Unless the managed package class implements Salesforce's nasty** Callable interface you cannot do anything dynamic with the managed package class other than use the Type methods, including Type.newInstance (and that assumes there's a default constructor available for use).
Everything else must be static as mentioned by @metasync.
You could isolate the static invocations within some form of "adapter" class you provide if entirely essential. This would isolate the specific static uses from most of your own code.
If you are doing this to remove an installation/deployment dependency on that managed package for your code, you're out of luck. However, if you are developing a package yourself, you could ensure that your "adapter" API is an interface or abstract class and have the implementation of this that calls through to this other managed package class outside your package and thus installed on/deployed to the org separately compared with your package. Your package would need to instantiate this implementation from a string of the implementation's class name via Type.forName(...).newInstance()

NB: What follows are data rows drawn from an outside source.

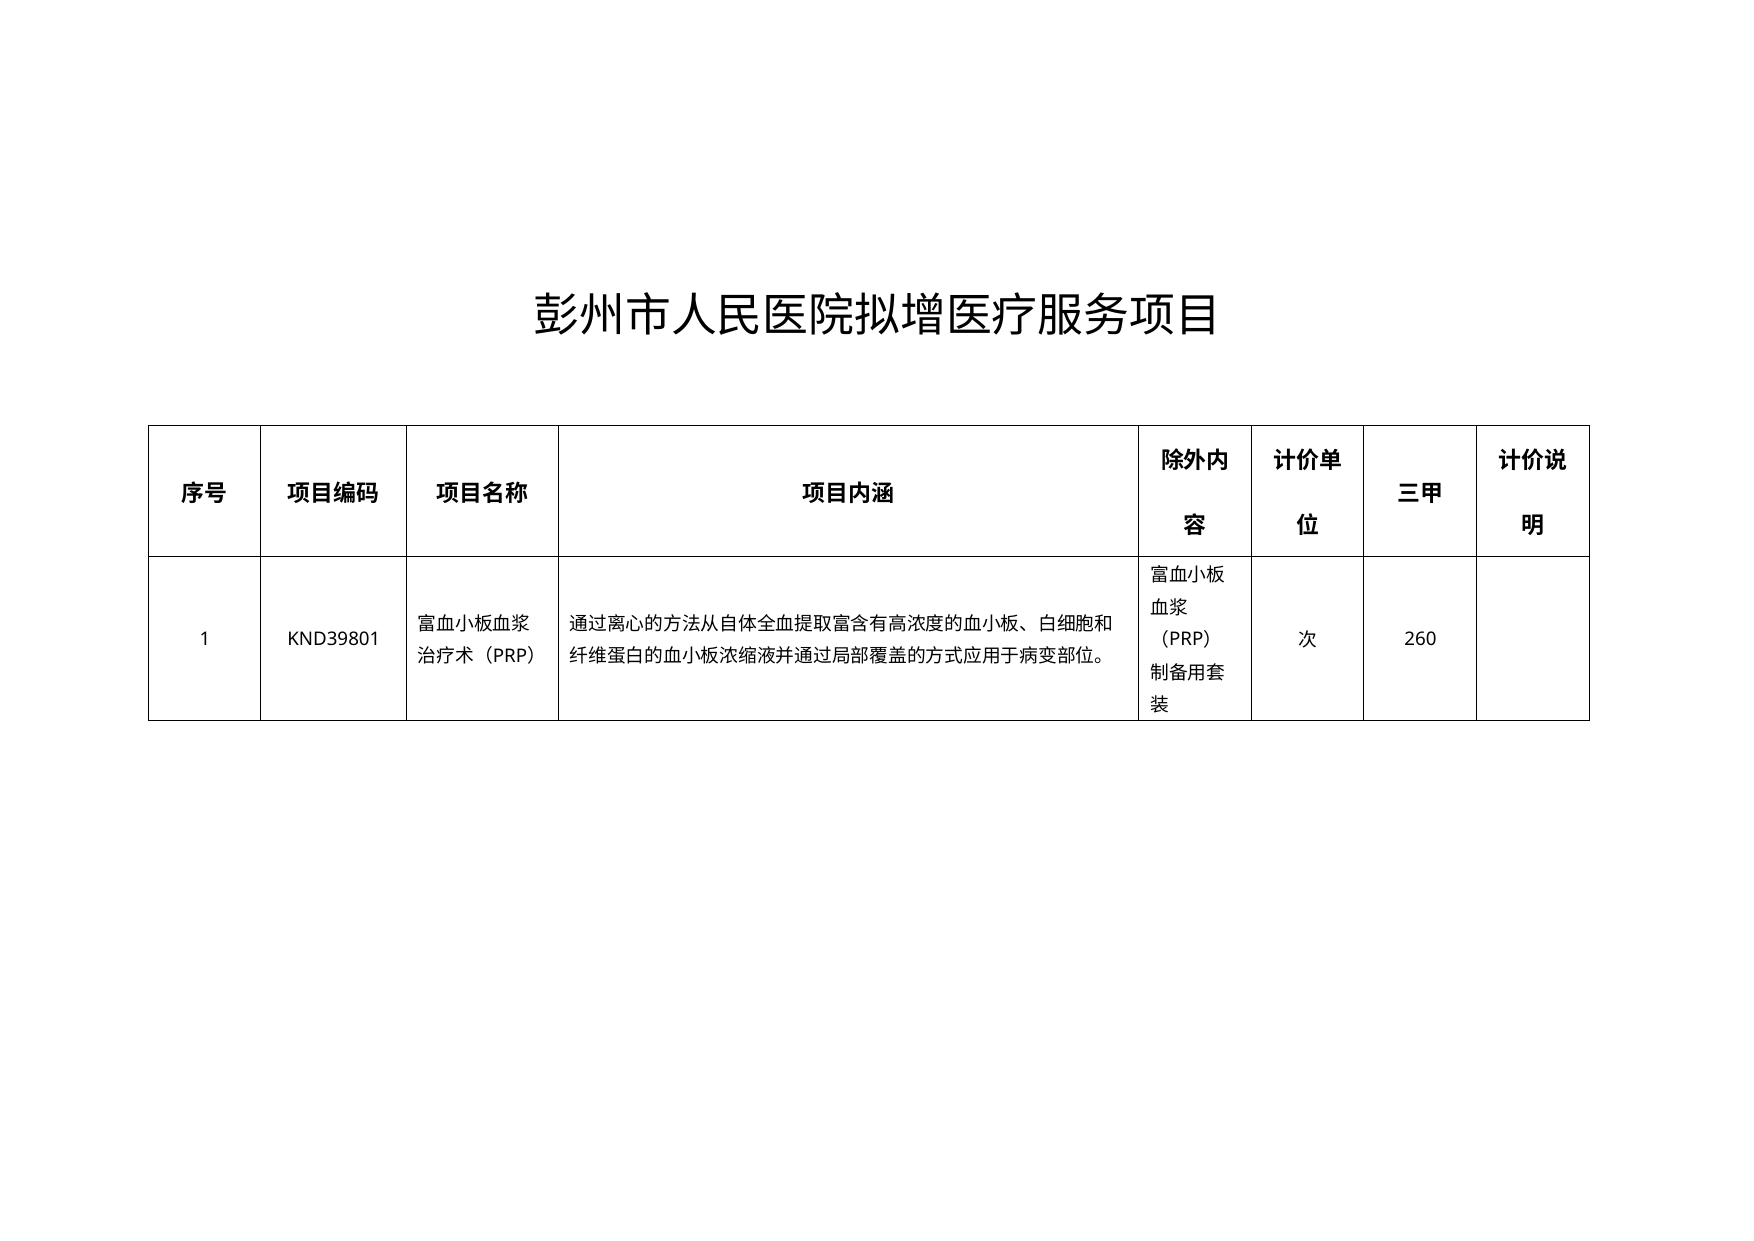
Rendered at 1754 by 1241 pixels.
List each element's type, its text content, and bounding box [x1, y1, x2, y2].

table_header 计价单位 [1252, 426, 1363, 556]
table_cell 次 [1252, 557, 1363, 720]
table_cell [1477, 557, 1589, 720]
table_header 计价说明 [1477, 426, 1589, 556]
table_header 序号 [149, 426, 260, 556]
table_cell 富血小板血浆治疗术（PRP） [407, 557, 558, 720]
table_cell 富血小板血浆（PRP） 制备用套装 [1139, 557, 1251, 720]
table_header 项目内涵 [559, 426, 1138, 556]
table_header 除外内容 [1139, 426, 1251, 556]
table_header 项目编码 [261, 426, 406, 556]
table_header 三甲 [1364, 426, 1476, 556]
table_cell 1 [149, 557, 260, 720]
table_cell KND39801 [261, 557, 406, 720]
table_cell 通过离心的方法从自体全血提取富含有高浓度的血小板、白细胞和纤维蛋白的血小板浓缩液并通过局部覆盖的方式应用于病变部位。 [559, 557, 1138, 720]
text 彭州市人民医院拟增医疗服务项目 [150, 263, 1604, 360]
table_header 项目名称 [407, 426, 558, 556]
table_cell 260 [1364, 557, 1476, 720]
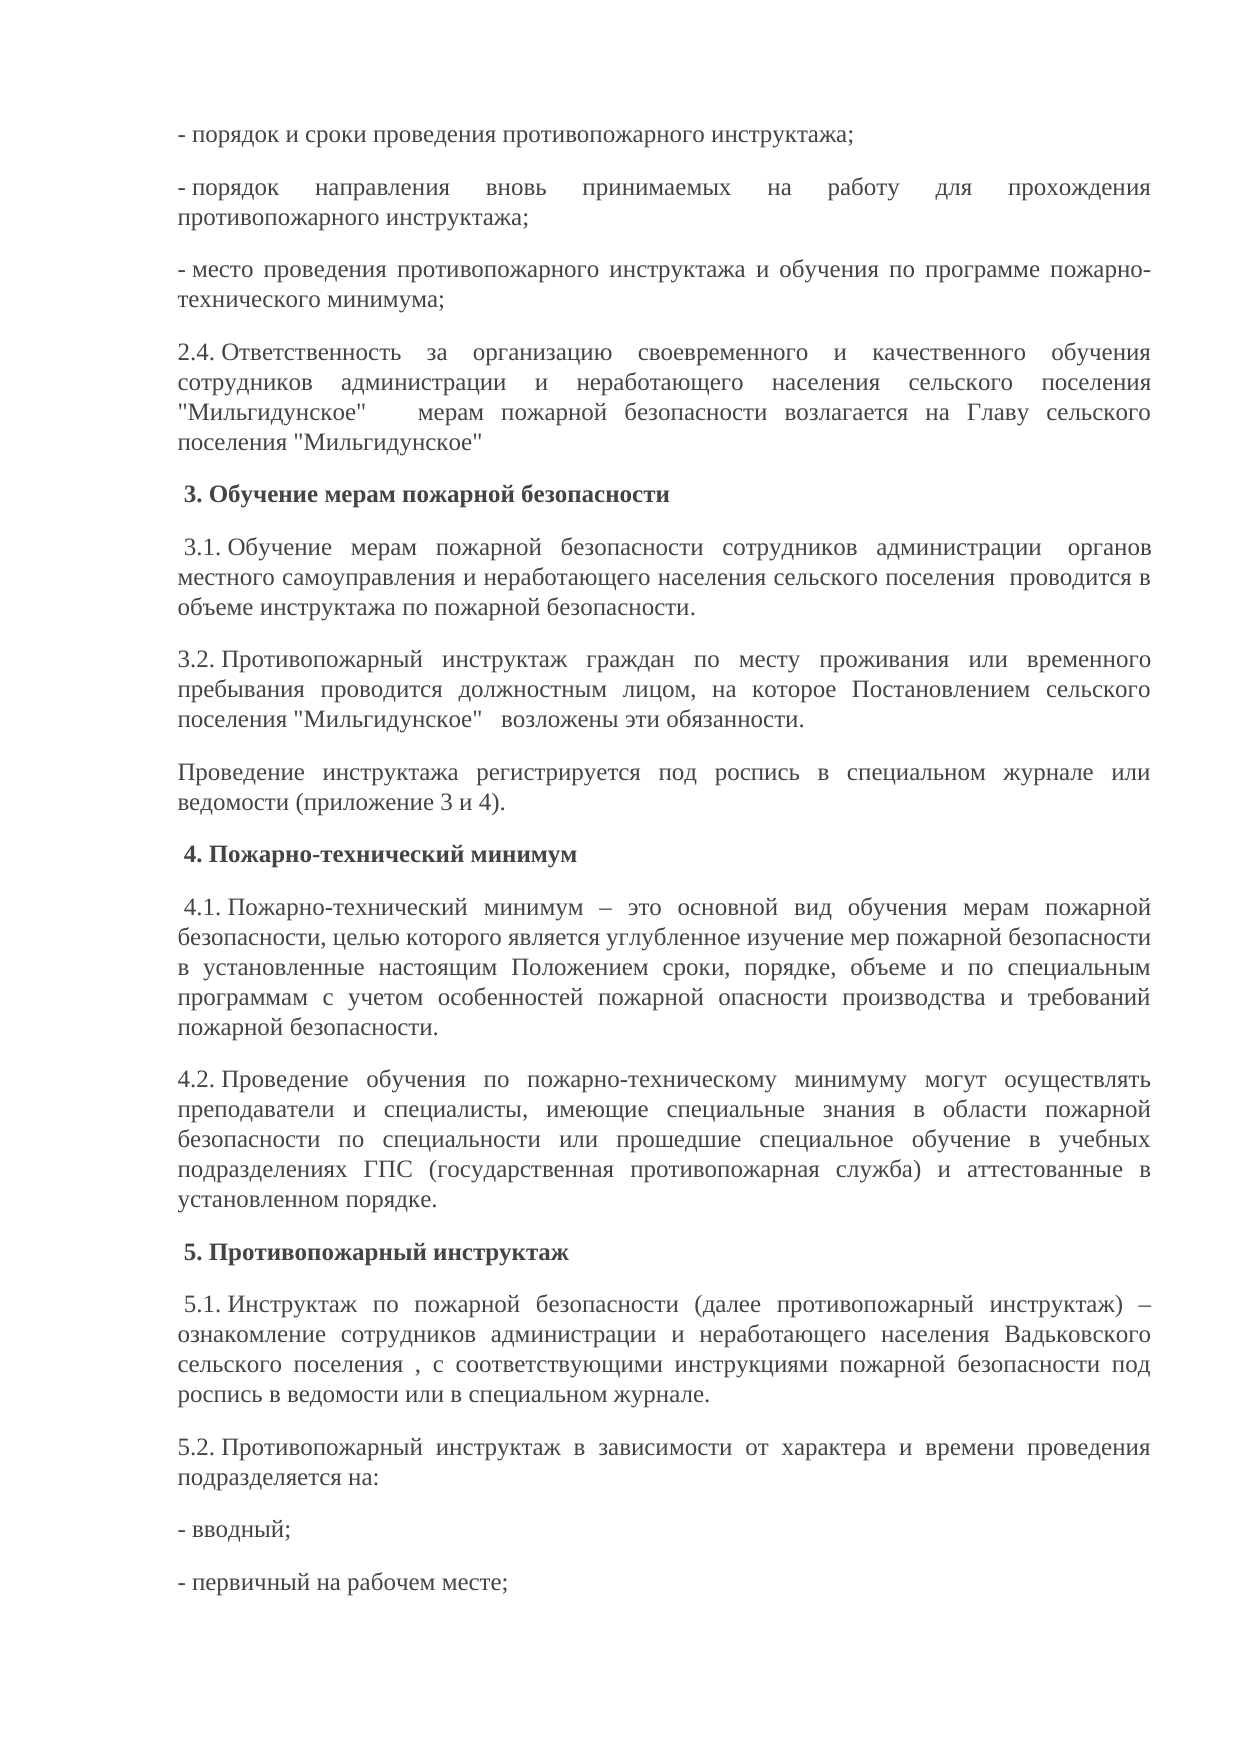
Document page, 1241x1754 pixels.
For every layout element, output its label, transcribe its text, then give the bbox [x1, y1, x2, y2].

text 5.1. Инструктаж по пожарной безопасности (далее противопожарный инструктаж) – ознакомление сотрудников администрации и неработающего населения Вадьковского сельского поселения , с соответствующими инструкциями пожарной безопасности под роспись в ведомости или в специальном журнале. [177, 1288, 1152, 1408]
text - место проведения противопожарного инструктажа и обучения по программе пожарно-технического минимума; [177, 253, 1152, 313]
text 4. Пожарно-технический минимум [177, 838, 1152, 868]
text 5.2. Противопожарный инструктаж в зависимости от характера и времени проведения подразделяется на: [177, 1431, 1152, 1491]
text 4.1. Пожарно-технический минимум – это основной вид обучения мерам пожарной безопасности, целью которого является углубленное изучение мер пожарной безопасности в установленные настоящим Положением сроки, порядке, объеме и по специальным программам с учетом особенностей пожарной опасности производства и требований пожарной безопасности. [177, 891, 1152, 1041]
text 4.2. Проведение обучения по пожарно-техническому минимуму могут осуществлять преподаватели и специалисты, имеющие специальные знания в области пожарной безопасности по специальности или прошедшие специальное обучение в учебных подразделениях ГПС (государственная противопожарная служба) и аттестованные в установленном порядке. [177, 1063, 1152, 1213]
text 2.4. Ответственность за организацию своевременного и качественного обучения сотрудников администрации и неработающего населения сельского поселения "Мильгидунское" мерам пожарной безопасности возлагается на Главу сельского поселения "Мильгидунское" [177, 336, 1152, 456]
text - порядок и сроки проведения противопожарного инструктажа; [177, 118, 1152, 148]
text 3.2. Противопожарный инструктаж граждан по месту проживания или временного пребывания проводится должностным лицом, на которое Постановлением сельского поселения "Мильгидунское" возложены эти обязанности. [177, 643, 1152, 733]
text 3.1. Обучение мерам пожарной безопасности сотрудников администрации органов местного самоуправления и неработающего населения сельского поселения проводится в объеме инструктажа по пожарной безопасности. [177, 531, 1152, 621]
text 3. Обучение мерам пожарной безопасности [177, 478, 1152, 508]
text 5. Противопожарный инструктаж [177, 1236, 1152, 1266]
text - первичный на рабочем месте; [177, 1566, 1152, 1596]
text - порядок направления вновь принимаемых на работу для прохождения противопожарного инструктажа; [177, 171, 1152, 231]
text - вводный; [177, 1513, 1152, 1543]
text Проведение инструктажа регистрируется под роспись в специальном журнале или ведомости (приложение 3 и 4). [177, 756, 1152, 816]
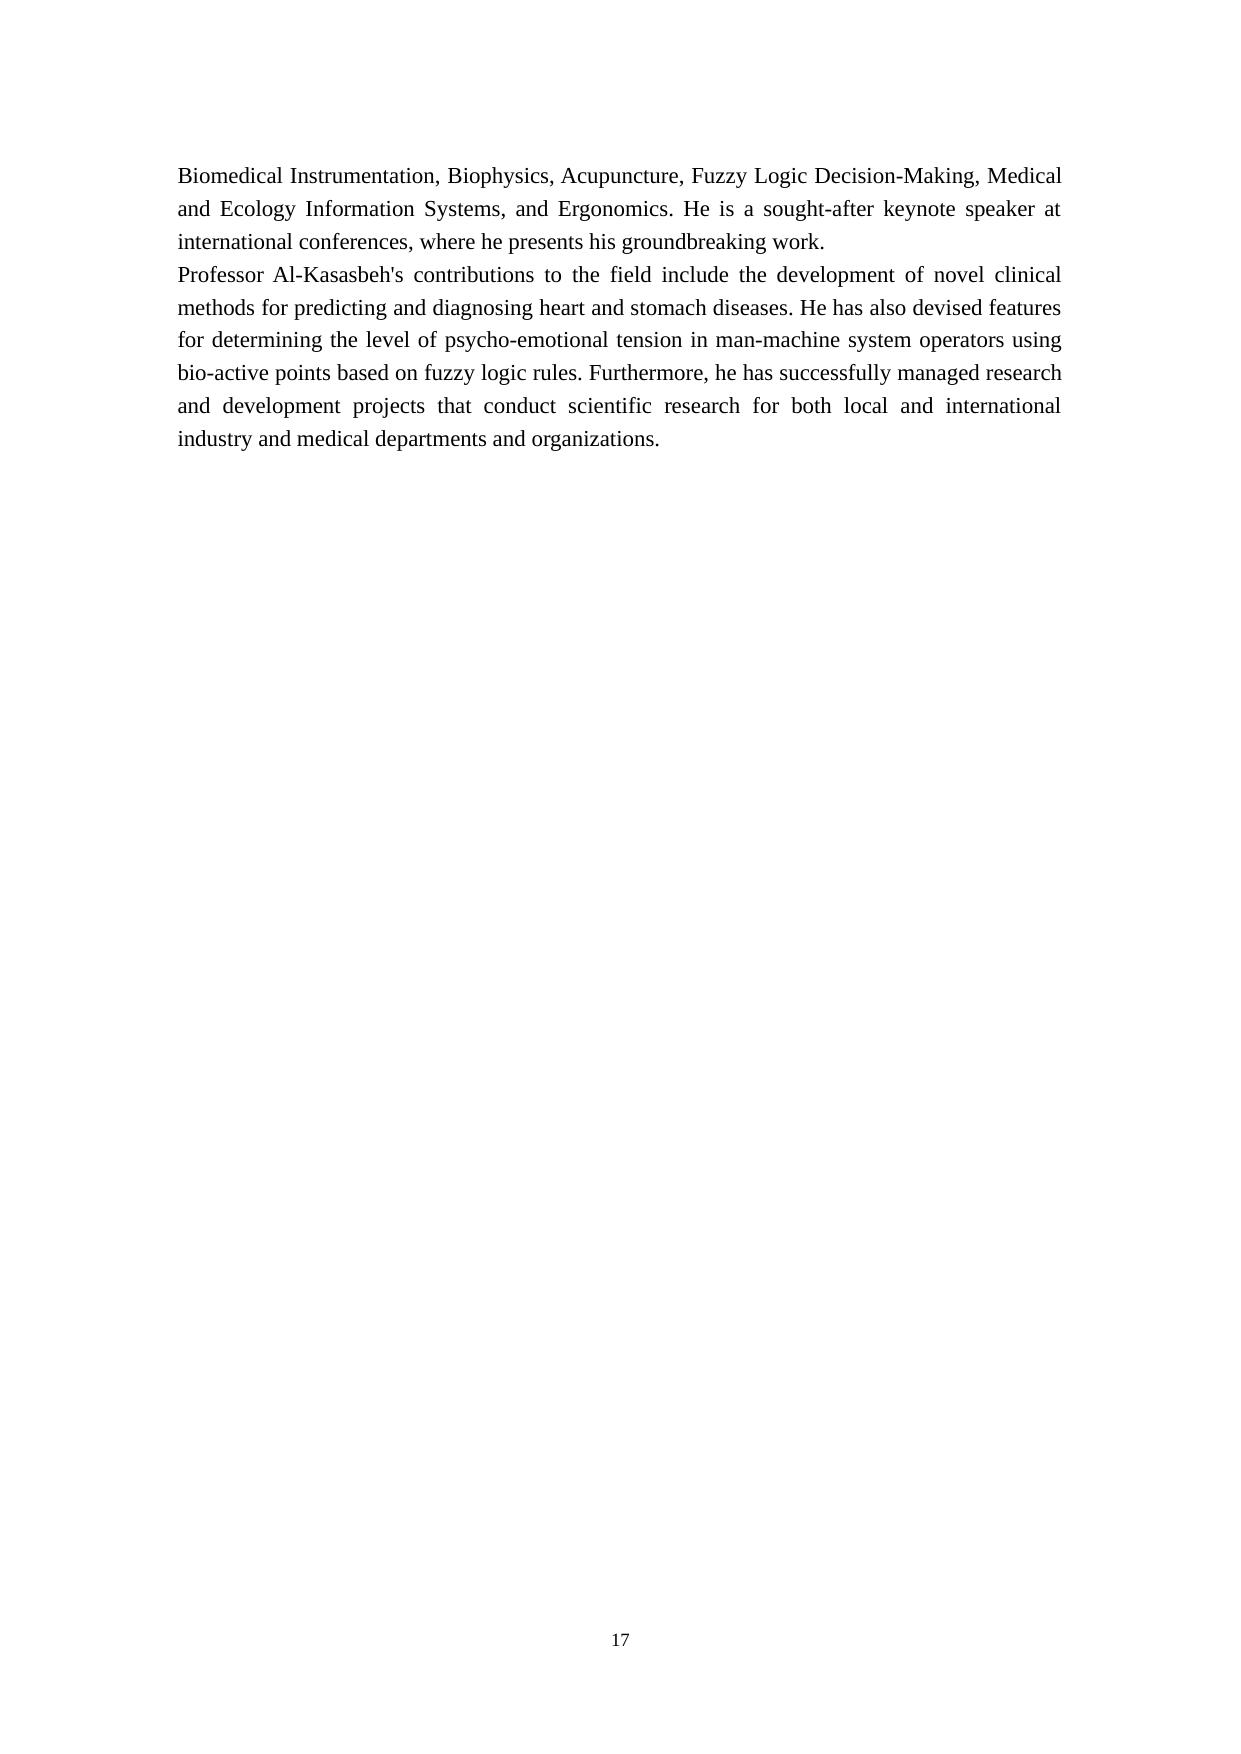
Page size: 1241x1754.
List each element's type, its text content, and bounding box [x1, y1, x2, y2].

text Professor Al-Kasasbeh's contributions to the field include the development of novel clinical methods for predicting and diagnosing heart and stomach diseases. He has also devised features for determining the level of psycho-emotional tension in man-machine system operators using bio-active points based on fuzzy logic rules. Furthermore, he has successfully managed research and development projects that conduct scientific research for both local and international industry and medical departments and organizations. [177, 261, 1063, 452]
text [177, 162, 1063, 254]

. This approach is called Dependency Injection, where the dependency is separated out to configuration.
**: This Callable interface is a "quick hack" in Salesforce to introduce a common API that can be used for arbitrary method invocations, rather than providing effective Reflection capabilities in the language similar to those available in Java.
It is nasty because:
- There is no method discovery. You cannot discover which methods are supported, what parameters they take and what types they return.
- There is no type safety.
As an ISV product architect I would not want to touch this API if I can avoid it.